■ **Problem**:
From the listing below, copy only the lines from the line that contains "report is inaccurate." to the line that contains "NETWORK SECURITY INTELLIGE", counting those two lines as part of the copy.

■ **Provided data**:

++++++++++

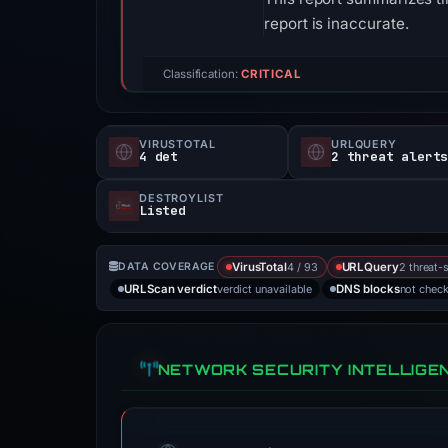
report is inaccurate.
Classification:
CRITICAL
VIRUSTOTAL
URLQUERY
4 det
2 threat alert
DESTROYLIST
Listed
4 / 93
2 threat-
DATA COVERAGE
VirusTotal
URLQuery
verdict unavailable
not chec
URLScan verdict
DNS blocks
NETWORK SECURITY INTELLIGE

++++++++++

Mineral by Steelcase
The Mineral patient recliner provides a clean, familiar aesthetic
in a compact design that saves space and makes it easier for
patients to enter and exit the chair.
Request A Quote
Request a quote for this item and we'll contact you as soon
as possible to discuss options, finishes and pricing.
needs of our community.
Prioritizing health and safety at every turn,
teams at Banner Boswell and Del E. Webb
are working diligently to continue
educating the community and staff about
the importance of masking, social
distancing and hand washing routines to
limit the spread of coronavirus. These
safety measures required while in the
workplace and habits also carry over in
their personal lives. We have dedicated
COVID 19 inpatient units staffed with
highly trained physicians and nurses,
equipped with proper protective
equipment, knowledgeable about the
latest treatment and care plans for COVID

++++++++++

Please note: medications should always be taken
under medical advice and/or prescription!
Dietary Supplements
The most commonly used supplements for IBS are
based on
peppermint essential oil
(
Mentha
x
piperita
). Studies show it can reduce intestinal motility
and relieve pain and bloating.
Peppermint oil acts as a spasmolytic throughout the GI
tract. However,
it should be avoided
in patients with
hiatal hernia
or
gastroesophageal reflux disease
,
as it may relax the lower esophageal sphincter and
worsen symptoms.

++++++++++

■ **Solution to the exercise**:
report is inaccurate.
Classification:
CRITICAL
VIRUSTOTAL
URLQUERY
4 det
2 threat alert
DESTROYLIST
Listed
4 / 93
2 threat-
DATA COVERAGE
VirusTotal
URLQuery
verdict unavailable
not chec
URLScan verdict
DNS blocks
NETWORK SECURITY INTELLIGE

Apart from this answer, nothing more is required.